Fast, light-based diagnostics in stamp-sized lab-on-a-chip format

The new procedure from Jena provides a significantly faster diagnosis as the basis for a reliable therapy decision. Ute Neugebauer, who works at Leibniz-IPHT and Jena University Hospital, points to tiny electrodes attached to the surface of the chip, which is about the size of a stamp: "Here, electric fields fix the bacteria in a very small area. Trapped there, the Jena researchers bring the pathogens into contact with different antibiotics in different concentrations and examine them using Raman spectroscopy. "This means that we irradiate the pathogens with laser light and evaluate the scattered light spectrum," said Neugebauer describing the method.

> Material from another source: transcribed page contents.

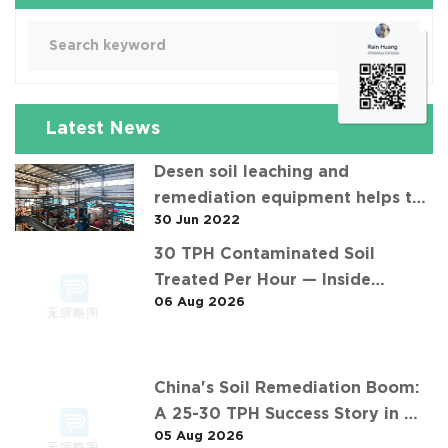
Latest News
Desen soil leaching and
remediation equipment helps the
30 Jun 2022
"operation" of contaminated soil
30 TPH Contaminated Soil
Treated Per Hour — Inside
06 Aug 2026
Desen's 济南某钢铁厂污染土壤淋洗项
目 Project
China's Soil Remediation Boom:
A 25-30 TPH Success Story in 中
05 Aug 2026
东石油污染土壤淋洗修复项目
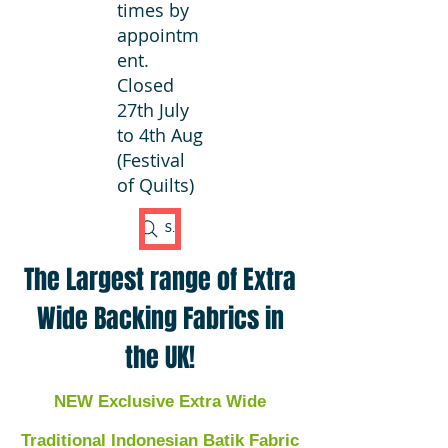
times by
appointm
ent.
Closed
27th July
to 4th Aug
(Festival
of Quilts)
Search Fabric
The Largest range of Extra
Wide Backing Fabrics in
the UK!
NEW Exclusive Extra Wide
Traditional Indonesian Batik Fabric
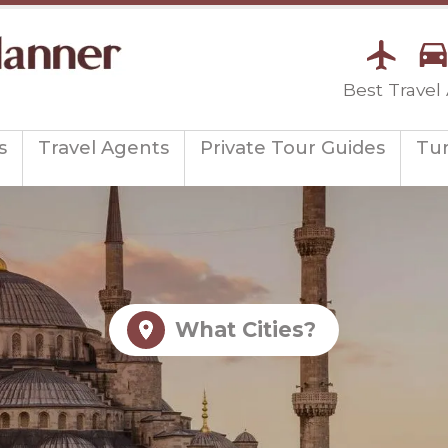
Best Travel
s
Travel Agents
Private Tour Guides
Tu
What Cities?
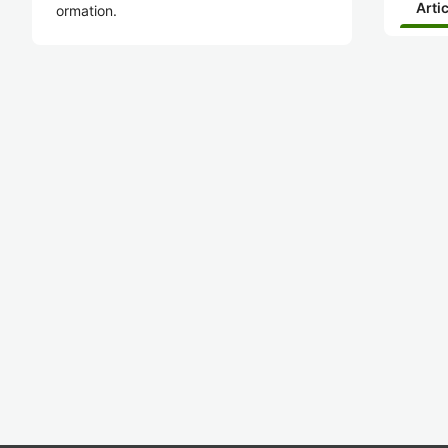
Arti
ormation.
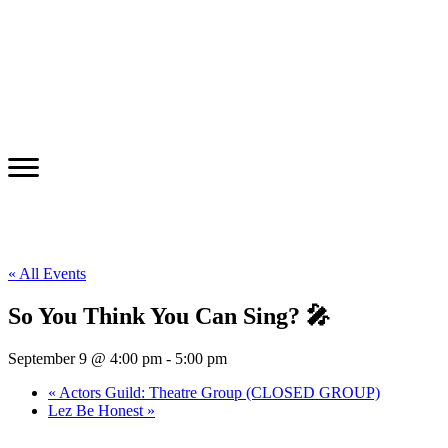
« All Events
So You Think You Can Sing? 🎤
September 9 @ 4:00 pm
-
5:00 pm
«
Actors Guild: Theatre Group (CLOSED GROUP)
Lez Be Honest
»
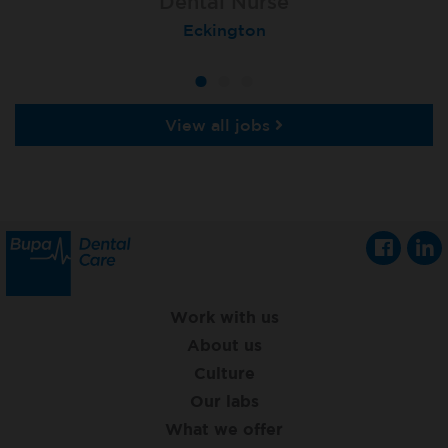
Dental Nurse
Dental Nurse
Dental Nurse
Ebbw Vale
Eckington
Rayleigh
View all jobs
Work with us
About us
Culture
Our labs
What we offer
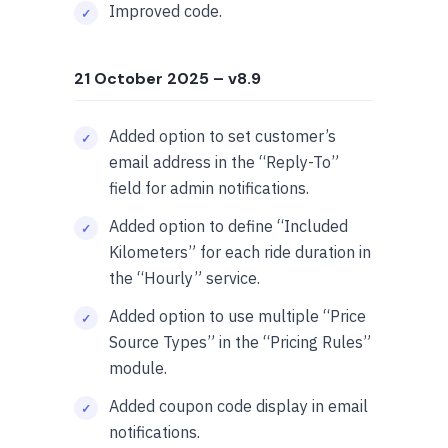
Improved code.
21 October 2025
– v8.9
Added option to set customer’s
email address in the “Reply-To”
field for admin notifications.
Added option to define “Included
Kilometers” for each ride duration in
the “Hourly” service.
Added option to use multiple “Price
Source Types” in the “Pricing Rules”
module.
Added coupon code display in email
notifications.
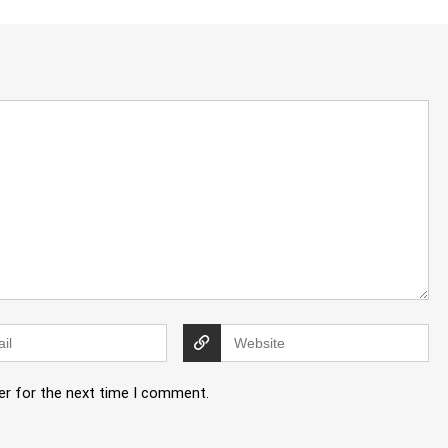
er for the next time I comment.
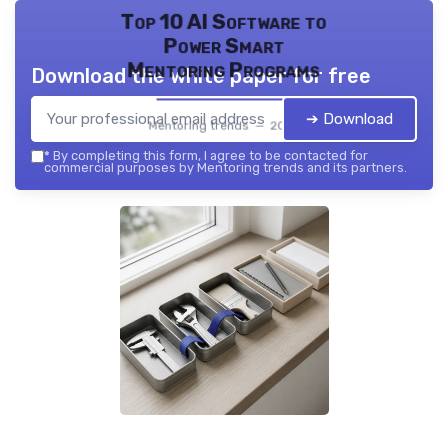
Top 10 AI Software to
Power Smart
Mentoring Programs
Download the white paper for free
➔ Download
Mentoring trends — 2026
*
By completing this form, I agree to be contacted for
commercial purposes by Mentoring trends and its partners.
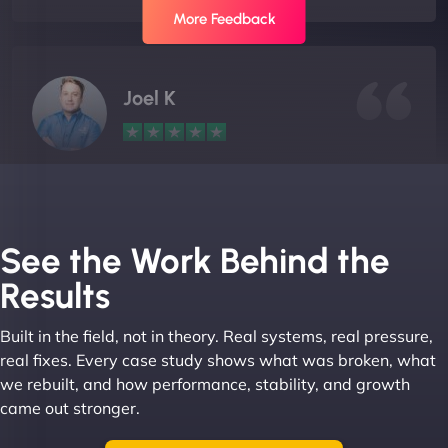
More Feedback
Joel K
"I ‘ve worked with NinjaWeb for over 5 years now.
In this time they have been absolutely fantastic to
work with! They always delivers and are very
See the Work Behind the
creative with web design/development. There are
Results
absolute masters of WordPress. They also been
great with dealing with a large number of
Built in the field, not in theory. Real systems, real pressure,
stakeholders within bussiness. I couldn’t
real fixes. Every case study shows what was broken, what
recommend NinjaWeb enough to anyone! - Jims
we rebuilt, and how performance, stability, and growth
Group "
came out stronger.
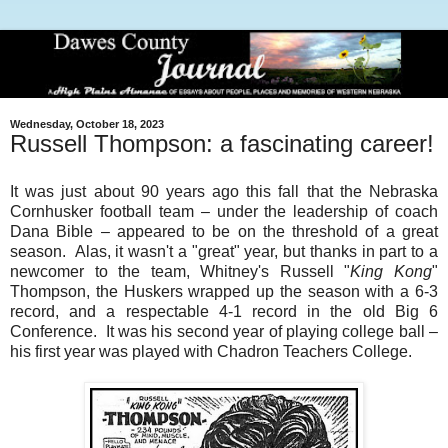
Wednesday, October 18, 2023
Russell Thompson: a fascinating career!
It was just about 90 years ago this fall that the Nebraska
Cornhusker football team – under the leadership of coach
Dana Bible – appeared to be on the threshold of a great
season. Alas, it wasn't a "great" year, but thanks in part to a
newcomer to the team, Whitney's Russell "
King Kong
"
Thompson, the Huskers wrapped up the season with a 6-3
record, and a respectable 4-1 record in the old Big 6
Conference. It was his second year of playing college ball –
his first year was played with Chadron Teachers College.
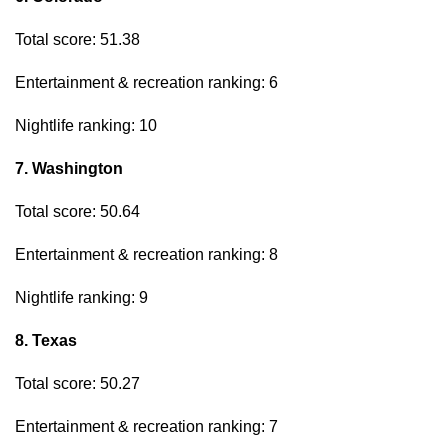
Total score: 51.38
Entertainment & recreation ranking: 6
Nightlife ranking: 10
7. Washington
Total score: 50.64
Entertainment & recreation ranking: 8
Nightlife ranking: 9
8. Texas
Total score: 50.27
Entertainment & recreation ranking: 7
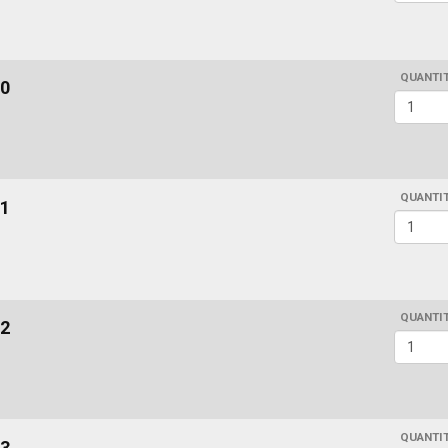
QUANTI
0
QUANTI
1
QUANTI
2
QUANTI
3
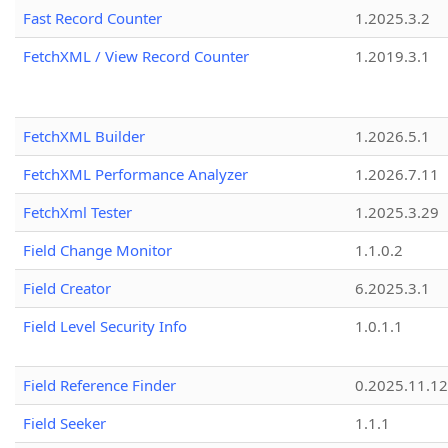
Fast Record Counter
1.2025.3.2
FetchXML / View Record Counter
1.2019.3.1
FetchXML Builder
1.2026.5.1
FetchXML Performance Analyzer
1.2026.7.11
FetchXml Tester
1.2025.3.29
Field Change Monitor
1.1.0.2
Field Creator
6.2025.3.1
Field Level Security Info
1.0.1.1
Field Reference Finder
0.2025.11.12
Field Seeker
1.1.1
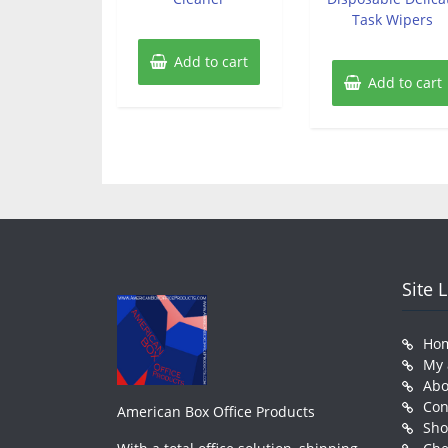
Task Wipers
Add to cart
Add to cart
Site 
Ho
My 
Abo
Con
American Box Office Products
Sh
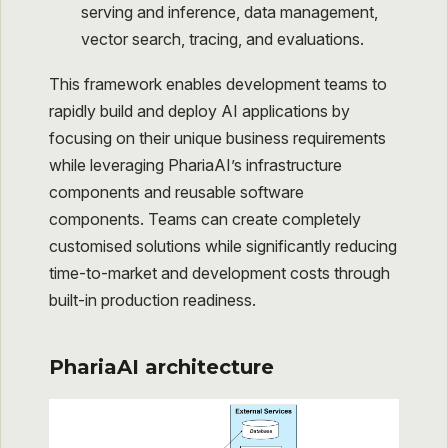
serving and inference, data management,
vector search, tracing, and evaluations.
This framework enables development teams to
rapidly build and deploy AI applications by
focusing on their unique business requirements
while leveraging PhariaAI’s infrastructure
components and reusable software
components. Teams can create completely
customised solutions while significantly reducing
time-to-market and development costs through
built-in production readiness.
PhariaAI architecture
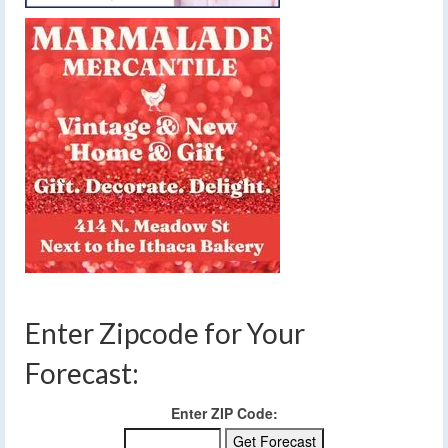
Enter Zipcode for Your
Forecast:
Enter ZIP Code:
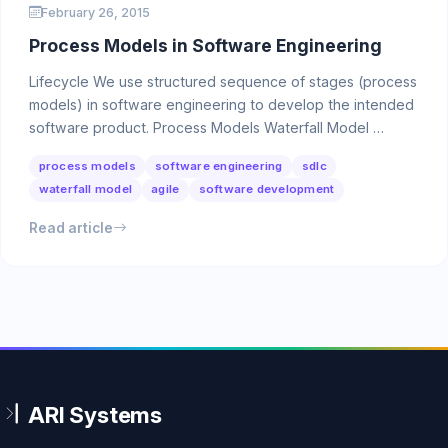
February 26, 2015
Process Models in Software Engineering
Lifecycle We use structured sequence of stages (process
models) in software engineering to develop the intended
software product. Process Models Waterfall Model …
process models
software engineering
sdlc
waterfall model
agile
software development
Read article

"Already after two hours we see clear changes in the Raman spectra. This can be used to determine whether the strain is resistant or sensitive," explains Prof. Jürgen Popp, Director of Leibniz-IPHT and Head of the Institute of Physical Chemistry at the Friedrich Schiller University in Jena. "At the same time, we receive information on how high the concentration of the antibiotic has to be in order to completely inhibit bacterial growth. This is an important diagnostic parameter that has a decisive influence on the success of the treatment," Popp continues. The results were presented by the team of chemists, physicians and biologists in the February issue of the high-ranking journal Analytical Chemistry.

From sampling to result: Chip is almost 70 hours faster

The combination of fast, light-based diagnostics and a high degree of automation reduces the time from sampling to result from 72 to 3.5 hours. "Prof. Bettina Löffler, Director of the Institute of Medical Microbiology at the University Hospital of Jena, is convinced that such rapid diagnostics could revolutionise the treatment of serious infectious diseases. The researchers are currently working on a platform for use in hospitals. A far-reaching goal for the future is the development of a cartridge-based rapid test system that for the first time will enable GPs to determine resistance quickly and easily. This would provide physicians with a powerful tool that supports them in making personalised therapy decisions, i.e. in allocating the appropriate medication.

The research work was funded by the European Union, the Federal Ministry of Education and Research, the Free State of Thuringia and the Carl Zeiss Foundation.